Tuesday, September 6, 2016

Broken Bones and Beautiful Beaches

Thursday morning was glorious.  My husband and I kissed and hugged the kids goodbye, and after a few little tears from me, we headed out for a long weekend together.  Almost four hours into our drive, which was full of sentences that were able to be completed and conversation that didn't revolve around Nerf guns and potty words, we got a phone call from my mother-in-law.

"I hate to be the bearer of bad news. . ." she began, and my heart sank.  My sweet 10-year-old son had fallen on the playground and it was suspected his arm was broken.

We pulled over to talk to people involved and decided to wait at a nearby Panera.  We didn't want to go any further in case he needed surgery or there were complications, but we didn't think we needed to necessarily turn right around at that point either.

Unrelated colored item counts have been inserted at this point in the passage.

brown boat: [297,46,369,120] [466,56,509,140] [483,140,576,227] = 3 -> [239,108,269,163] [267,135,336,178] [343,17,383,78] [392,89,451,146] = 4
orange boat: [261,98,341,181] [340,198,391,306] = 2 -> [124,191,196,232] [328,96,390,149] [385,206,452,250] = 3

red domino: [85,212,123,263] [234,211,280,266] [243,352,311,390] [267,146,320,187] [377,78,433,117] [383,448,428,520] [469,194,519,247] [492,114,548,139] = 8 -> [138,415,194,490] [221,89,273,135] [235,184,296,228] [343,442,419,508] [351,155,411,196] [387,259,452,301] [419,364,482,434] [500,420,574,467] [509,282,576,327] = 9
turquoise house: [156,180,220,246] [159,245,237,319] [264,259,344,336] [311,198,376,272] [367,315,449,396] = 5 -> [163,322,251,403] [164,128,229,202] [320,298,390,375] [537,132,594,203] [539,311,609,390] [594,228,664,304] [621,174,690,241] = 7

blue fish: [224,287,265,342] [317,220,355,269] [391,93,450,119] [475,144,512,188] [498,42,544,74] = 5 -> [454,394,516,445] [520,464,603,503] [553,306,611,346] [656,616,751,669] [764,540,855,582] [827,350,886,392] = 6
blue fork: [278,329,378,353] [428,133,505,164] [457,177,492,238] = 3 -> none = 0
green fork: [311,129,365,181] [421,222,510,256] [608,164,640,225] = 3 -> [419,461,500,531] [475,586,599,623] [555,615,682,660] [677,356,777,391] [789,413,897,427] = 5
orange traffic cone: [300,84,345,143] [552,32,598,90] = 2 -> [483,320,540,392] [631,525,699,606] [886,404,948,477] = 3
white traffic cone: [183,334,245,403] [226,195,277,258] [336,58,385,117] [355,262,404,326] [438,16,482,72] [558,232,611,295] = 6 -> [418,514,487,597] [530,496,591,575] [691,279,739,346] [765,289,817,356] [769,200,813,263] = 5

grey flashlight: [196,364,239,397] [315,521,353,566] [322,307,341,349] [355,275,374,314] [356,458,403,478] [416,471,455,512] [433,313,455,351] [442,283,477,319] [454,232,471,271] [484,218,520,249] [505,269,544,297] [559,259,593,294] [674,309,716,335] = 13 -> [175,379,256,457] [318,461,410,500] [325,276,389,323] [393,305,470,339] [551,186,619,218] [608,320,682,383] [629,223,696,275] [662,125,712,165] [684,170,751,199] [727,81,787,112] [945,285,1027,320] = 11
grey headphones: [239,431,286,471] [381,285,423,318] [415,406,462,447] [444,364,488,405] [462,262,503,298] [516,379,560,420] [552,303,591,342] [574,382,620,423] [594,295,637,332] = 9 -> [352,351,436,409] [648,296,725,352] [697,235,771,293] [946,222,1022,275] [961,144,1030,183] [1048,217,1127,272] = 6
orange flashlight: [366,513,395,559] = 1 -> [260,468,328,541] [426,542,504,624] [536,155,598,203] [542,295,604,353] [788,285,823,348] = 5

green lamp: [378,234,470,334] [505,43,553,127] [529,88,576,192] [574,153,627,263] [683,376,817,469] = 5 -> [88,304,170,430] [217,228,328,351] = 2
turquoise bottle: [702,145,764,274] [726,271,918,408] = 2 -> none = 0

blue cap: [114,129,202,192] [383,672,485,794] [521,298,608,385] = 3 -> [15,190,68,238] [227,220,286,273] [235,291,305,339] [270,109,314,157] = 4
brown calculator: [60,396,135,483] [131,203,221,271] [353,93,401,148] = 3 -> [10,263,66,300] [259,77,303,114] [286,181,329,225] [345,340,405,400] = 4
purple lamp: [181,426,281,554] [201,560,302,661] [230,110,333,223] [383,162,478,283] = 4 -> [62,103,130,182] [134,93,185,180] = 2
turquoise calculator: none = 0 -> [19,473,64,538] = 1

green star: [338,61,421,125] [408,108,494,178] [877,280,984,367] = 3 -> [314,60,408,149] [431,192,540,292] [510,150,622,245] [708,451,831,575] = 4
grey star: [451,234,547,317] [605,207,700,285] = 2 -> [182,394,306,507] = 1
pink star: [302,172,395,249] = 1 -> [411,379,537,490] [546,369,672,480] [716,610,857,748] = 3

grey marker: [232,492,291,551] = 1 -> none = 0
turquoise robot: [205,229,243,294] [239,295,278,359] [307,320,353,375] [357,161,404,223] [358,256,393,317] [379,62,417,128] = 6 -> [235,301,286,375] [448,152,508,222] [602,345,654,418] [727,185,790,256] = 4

So there we sat, in the Panera, for about two hours, before we heard the verdict:  broken, and needed to be set before being casted. My mother-in-law, who is ever calm in a crisis told me that all was fine and we indeed did not need to come home.  She also reported that my son had said right away, "Mom and Dad don't need to come home!  I will be fine with you and Papa."  My heart was so torn. . .I was so proud of my boy for his bravery, but not to be with him in the hospital seemed hard to bear.

Turns out we wouldn't have made it home in time for the procedure anyway, and he did great through it all.  He got to go home with an awesome Sonic-blue cast, and some good pain meds.  We talked and texted often during the weekend and, save for a few minor ups and downs, he did very well.  Everyone was very proud of his bravery and calm attitude though it all.

So, while my in-laws (and then later my parents), took care of all the kids, my husband and I relaxed.  We sat on the beach (a lot), read, talked, ate well, slept in, and generally had a wonderful time.  We take this long weekend together every year, and it recharges us each time.  My identity is so tied into being a mother, and these weekends away remind my with such joy that I am a wife first.

As we came into town today, we knew we would hit the ground running.  Tomorrow is packed from 6:50 am to 8:30 pm with little break between activity, and today had its own share of business as well.  But we felt ready to tackle all that was in front of us, having been rejuvenated by the time together. We hugged and squeezed the kids and my heart was full of love for my family.

**As further proof of all the togetherness we enjoyed:  I needed to text my husband when we got home and went our separate ways.  I scrolled down my texts, looking for our last exchange. . .and I scrolled and scrolled and kept scrolling, and still hadn't gotten to my husband's name.  I went down thirty-four people before I found his name (I attribute the higher number of texts to my son's injury).  I loved what that signified!  I hadn't needed to text my husband in days and days, because we had been together!